* _练习任务_: 下文为关于二叉树最近公共祖先（LCA）算法的笔记，请紧接其最后一句续写。

* _文本节选_:

LCA

LCA of BST

• LCA 问题就是判断给定两个 node {p,q} 与 root 之间的相对位置。在 BST 里这种相对关系看 node.val 就可以。
• 时间复杂度 O(n)
• Worst case 如果 Tree 的形状是一条线往左或右的 full binary tree 的话。
• 因为是尾递归(递归后没有别的操作，例如说不需要回溯)，显而易见的改法是用 while循环省去递归占用的系统栈空间；

  public class Solution {
    public TreeNode lowestCommonAncestor(TreeNode root, TreeNode p, TreeNode q) {
        // Got to check if p and q is null as well;
        while(root != null){
            if(root.val > p.val && root.val > q.val) root = root.left;
            else if(root.val < p.val && root.val < q.val) root = root.right;
            else return root;
        }
        return root;
    }
  }
  

LCA of BT

Given the root and two nodes in a Binary Tree. Find the lowest common ancestor(LCA) of the two nodes. The lowest common ancestor is the node with largest depth which is the ancestor of both nodes.

Analysis

• Binary Tree -> Divide & Conquer 所以考虑的时候，应该从如何将问题分解成子问题入手，而非直接去找解决问题的方法（通项）
• Divide 分解子问题，一般都有返回值
  • 分析的时候可以画图，发现从root开始往下搜索，先搜索左子树，如果左边遇到任何==p或者q的值，则可以把这个值返回到当前的root，然后对另一侧（即右子树）进行搜索，如果右字数也遇到p或者q的值，则返回到root，这时候对于root的搜索，左右子树均有返回值，说明root就是他们的LCA
    • 如果右边的返回值为null，说明在root节点的搜索只能找到一个点，需要往上一层搜索另外一侧
      • 不管如何都需要搜索整个树的所有节点
      • 这道题的tricky之处在于，理解返回值与LCA的定义

        • if both p and q exist in Tree rooted at root, then return their LCA
        • if neither p and q exist in Tree rooted at root, then return null
        • if only one of p or q (NOT both of them), exists in Tree rooted at root, return it

• corner case
  • 当A或B不在tree里
  • A或B为root
• 这种解法的时间复杂度是 O(n)，因为对于一个 node 来讲，它只被调用一次
• 极少会有 O(n^2) 的 binary tree 算法，因为那意味着每个节点相对于整个树重新计算，而不再是自己从属的路径或者高度。

Solution

public class Solution {
    // 在root为根的二叉树中找A,B的LCA:
    // 如果A和B都在root里，返回root
    // 如果只有A在root里，就返回A
    // 如果只有B在root里，就返回B
    // 如果都没有，就返回null
public TreeNode lowestCommonAncestor(TreeNode root, TreeNode node1, TreeNode node2) {
    if (root == null || root == node1 || root == node2) {
        return root;
    }

    // Divide
    TreeNode left = lowestCommonAncestor(root.left, node1, node2);
    TreeNode right = lowestCommonAncestor(root.right, node1, node2);

    // Conquer
    if (left != null && right != null) {
        return root;
    } 
    if (left != null) {
        return left;
    }
    if (right != null) {
        return right;
    }
    return null;
}
}

Time Complexity: O(n)

* _数据行_:
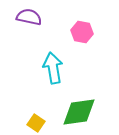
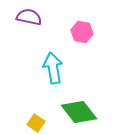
green diamond: rotated 60 degrees clockwise
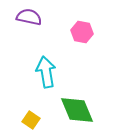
cyan arrow: moved 7 px left, 4 px down
green diamond: moved 2 px left, 2 px up; rotated 15 degrees clockwise
yellow square: moved 5 px left, 3 px up
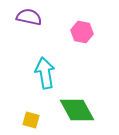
cyan arrow: moved 1 px left, 1 px down
green diamond: rotated 6 degrees counterclockwise
yellow square: rotated 18 degrees counterclockwise
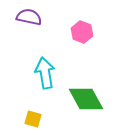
pink hexagon: rotated 10 degrees clockwise
green diamond: moved 9 px right, 11 px up
yellow square: moved 2 px right, 1 px up
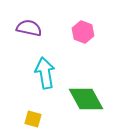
purple semicircle: moved 11 px down
pink hexagon: moved 1 px right
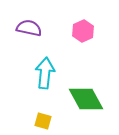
pink hexagon: moved 1 px up; rotated 15 degrees clockwise
cyan arrow: rotated 16 degrees clockwise
yellow square: moved 10 px right, 2 px down
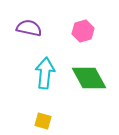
pink hexagon: rotated 10 degrees clockwise
green diamond: moved 3 px right, 21 px up
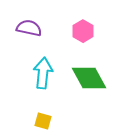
pink hexagon: rotated 15 degrees counterclockwise
cyan arrow: moved 2 px left
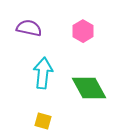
green diamond: moved 10 px down
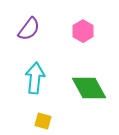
purple semicircle: moved 1 px down; rotated 115 degrees clockwise
cyan arrow: moved 8 px left, 5 px down
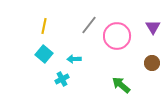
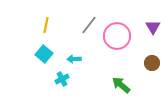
yellow line: moved 2 px right, 1 px up
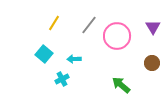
yellow line: moved 8 px right, 2 px up; rotated 21 degrees clockwise
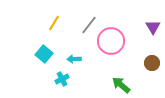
pink circle: moved 6 px left, 5 px down
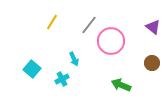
yellow line: moved 2 px left, 1 px up
purple triangle: rotated 21 degrees counterclockwise
cyan square: moved 12 px left, 15 px down
cyan arrow: rotated 112 degrees counterclockwise
green arrow: rotated 18 degrees counterclockwise
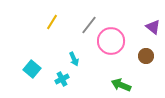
brown circle: moved 6 px left, 7 px up
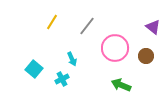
gray line: moved 2 px left, 1 px down
pink circle: moved 4 px right, 7 px down
cyan arrow: moved 2 px left
cyan square: moved 2 px right
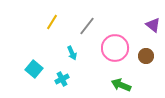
purple triangle: moved 2 px up
cyan arrow: moved 6 px up
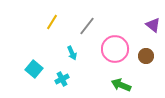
pink circle: moved 1 px down
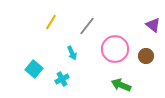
yellow line: moved 1 px left
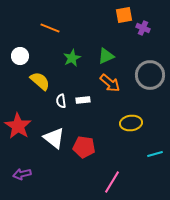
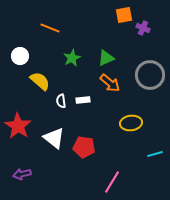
green triangle: moved 2 px down
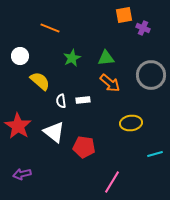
green triangle: rotated 18 degrees clockwise
gray circle: moved 1 px right
white triangle: moved 6 px up
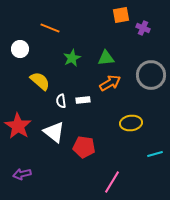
orange square: moved 3 px left
white circle: moved 7 px up
orange arrow: rotated 70 degrees counterclockwise
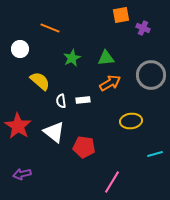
yellow ellipse: moved 2 px up
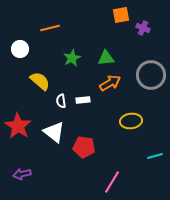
orange line: rotated 36 degrees counterclockwise
cyan line: moved 2 px down
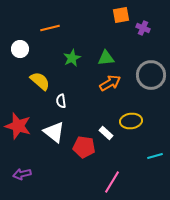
white rectangle: moved 23 px right, 33 px down; rotated 48 degrees clockwise
red star: rotated 16 degrees counterclockwise
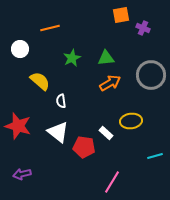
white triangle: moved 4 px right
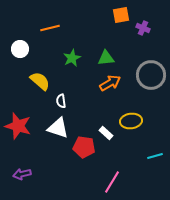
white triangle: moved 4 px up; rotated 20 degrees counterclockwise
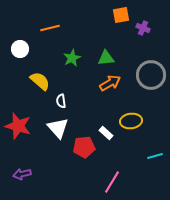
white triangle: rotated 30 degrees clockwise
red pentagon: rotated 15 degrees counterclockwise
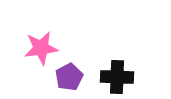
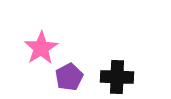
pink star: rotated 24 degrees counterclockwise
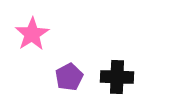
pink star: moved 9 px left, 14 px up
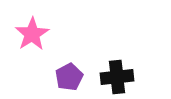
black cross: rotated 8 degrees counterclockwise
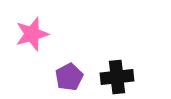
pink star: rotated 16 degrees clockwise
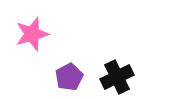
black cross: rotated 20 degrees counterclockwise
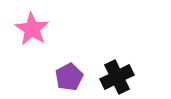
pink star: moved 5 px up; rotated 24 degrees counterclockwise
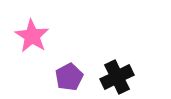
pink star: moved 7 px down
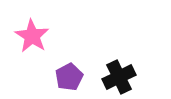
black cross: moved 2 px right
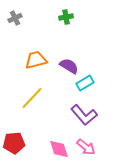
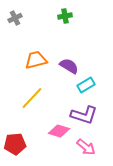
green cross: moved 1 px left, 1 px up
cyan rectangle: moved 1 px right, 2 px down
purple L-shape: rotated 32 degrees counterclockwise
red pentagon: moved 1 px right, 1 px down
pink diamond: moved 18 px up; rotated 55 degrees counterclockwise
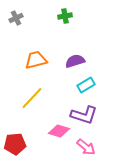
gray cross: moved 1 px right
purple semicircle: moved 6 px right, 5 px up; rotated 48 degrees counterclockwise
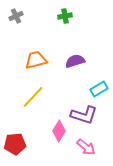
gray cross: moved 2 px up
cyan rectangle: moved 13 px right, 4 px down
yellow line: moved 1 px right, 1 px up
pink diamond: rotated 75 degrees counterclockwise
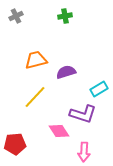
purple semicircle: moved 9 px left, 11 px down
yellow line: moved 2 px right
purple L-shape: moved 1 px left, 1 px up
pink diamond: rotated 65 degrees counterclockwise
pink arrow: moved 2 px left, 5 px down; rotated 54 degrees clockwise
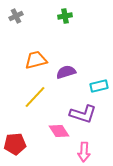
cyan rectangle: moved 3 px up; rotated 18 degrees clockwise
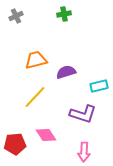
green cross: moved 1 px left, 2 px up
pink diamond: moved 13 px left, 4 px down
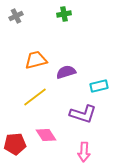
yellow line: rotated 10 degrees clockwise
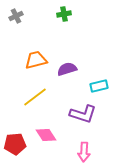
purple semicircle: moved 1 px right, 3 px up
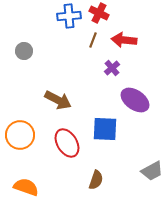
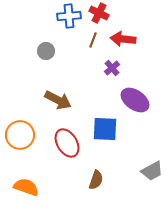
red arrow: moved 1 px left, 1 px up
gray circle: moved 22 px right
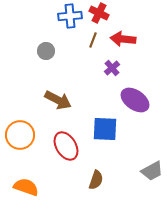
blue cross: moved 1 px right
red ellipse: moved 1 px left, 3 px down
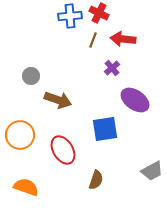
gray circle: moved 15 px left, 25 px down
brown arrow: rotated 8 degrees counterclockwise
blue square: rotated 12 degrees counterclockwise
red ellipse: moved 3 px left, 4 px down
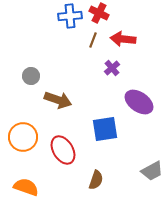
purple ellipse: moved 4 px right, 2 px down
orange circle: moved 3 px right, 2 px down
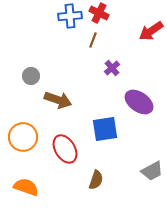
red arrow: moved 28 px right, 8 px up; rotated 40 degrees counterclockwise
red ellipse: moved 2 px right, 1 px up
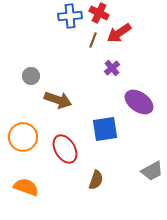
red arrow: moved 32 px left, 2 px down
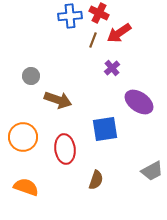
red ellipse: rotated 24 degrees clockwise
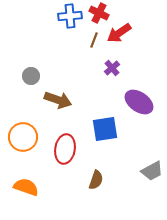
brown line: moved 1 px right
red ellipse: rotated 16 degrees clockwise
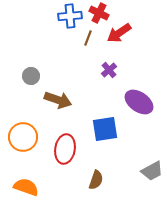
brown line: moved 6 px left, 2 px up
purple cross: moved 3 px left, 2 px down
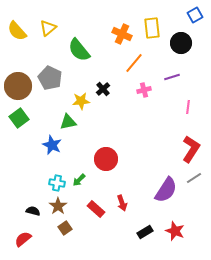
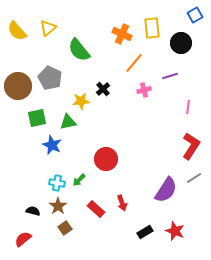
purple line: moved 2 px left, 1 px up
green square: moved 18 px right; rotated 24 degrees clockwise
red L-shape: moved 3 px up
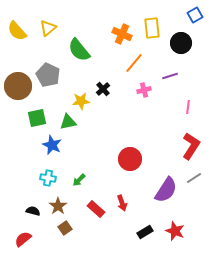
gray pentagon: moved 2 px left, 3 px up
red circle: moved 24 px right
cyan cross: moved 9 px left, 5 px up
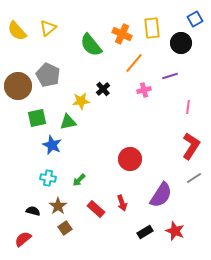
blue square: moved 4 px down
green semicircle: moved 12 px right, 5 px up
purple semicircle: moved 5 px left, 5 px down
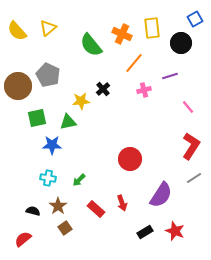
pink line: rotated 48 degrees counterclockwise
blue star: rotated 24 degrees counterclockwise
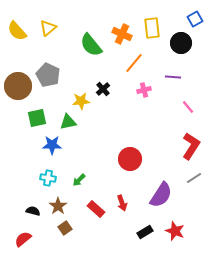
purple line: moved 3 px right, 1 px down; rotated 21 degrees clockwise
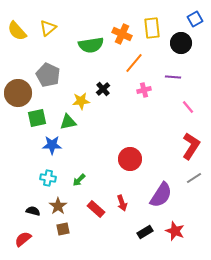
green semicircle: rotated 60 degrees counterclockwise
brown circle: moved 7 px down
brown square: moved 2 px left, 1 px down; rotated 24 degrees clockwise
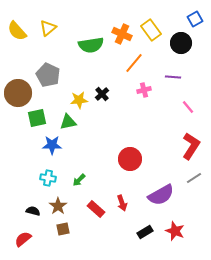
yellow rectangle: moved 1 px left, 2 px down; rotated 30 degrees counterclockwise
black cross: moved 1 px left, 5 px down
yellow star: moved 2 px left, 1 px up
purple semicircle: rotated 28 degrees clockwise
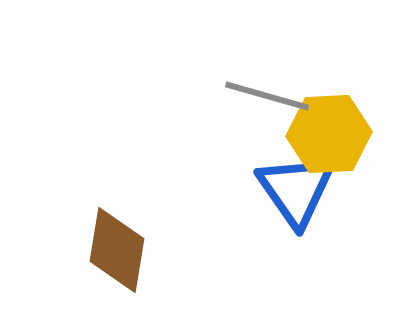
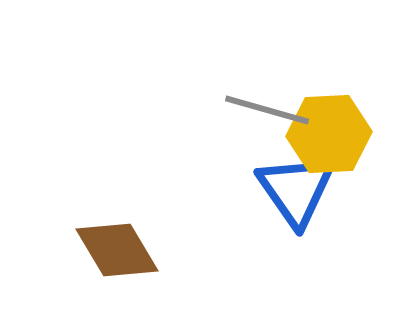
gray line: moved 14 px down
brown diamond: rotated 40 degrees counterclockwise
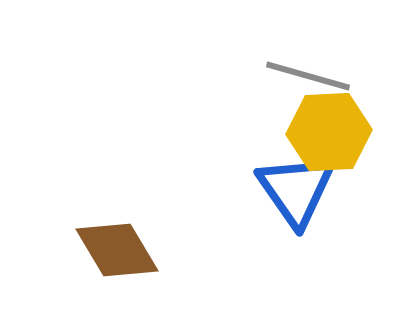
gray line: moved 41 px right, 34 px up
yellow hexagon: moved 2 px up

* _本题输出_:
Follow ups

if node has parent point

Analysis

分别获取A和B到root的paths，再根据path倒序比较，遇到第一个不同的则跳出，前一个就是LCA

 public ParentTreeNode lowestCommonAncestorII(ParentTreeNode root, ParentTreeNode A, ParentTreeNode B) {
        ArrayList<ParentTreeNode> pathA = getPath2Root(A);
        ArrayList<ParentTreeNode> pathB = getPath2Root(B);

        int indexA = pathA.size() - 1;
        int indexB = pathB.size() - 1;

        ParentTreeNode lowestAncestor = null;
        while (indexA >= 0 && indexB >= 0) {
            if (pathA.get(indexA) == pathB.get(indexB)) {
                break;
            }
            lowestAncestor = pathA.get(indexA);
            indexA--;
            indexB--;
        }

        return lowestAncestor;
    }

    private ArrayList<ParentTreeNode> getPath2Root(ParentTreeNode node) {
        ArrayList<ParentTreeNode> path = new ArrayList<>();
        while (node != null) {
            path.add(node);
            node = node.parent;
        }
        return path;
    }

if A or B may not be in the tree

Analysis

• 引入ResultType，存放A或者B的是否在树上进行判断

class ResultType {
    public boolean a_exist, b_exist;
    public TreeNode node;
    ResultType(boolean a, boolean b, TreeNode n) {
        a_exist = a;
        b_exist = b;
        node = n;
    }
}

public class Solution {
    /**
     * @param root The root of the binary tree.
     * @param A and B two nodes
     * @return: Return the LCA of the two nodes.
     */
    public TreeNode lowestCommonAncestor3(TreeNode root, TreeNode A, TreeNode B) {
        // write your code here
        ResultType rt = helper(root, A, B);
        if (rt.a_exist && rt.b_exist)
            return rt.node;
        else
            return null;
    }

    public ResultType helper(TreeNode root, TreeNode A, TreeNode B) {
        if (root == null)
            return new ResultType(false, false, null);

        ResultType left_rt = helper(root.left, A, B);
        ResultType right_rt = helper(root.right, A, B);

        boolean a_exist = left_rt.a_exist || right_rt.a_exist || root == A;
        boolean b_exist = left_rt.b_exist || right_rt.b_exist || root == B;

        if (root == A || root == B)
            return new ResultType(a_exist, b_exist, root);

        if (left_rt.node != null && right_rt.node != null)
            return new ResultType(a_exist, b_exist, root);
        if (left_rt.node != null)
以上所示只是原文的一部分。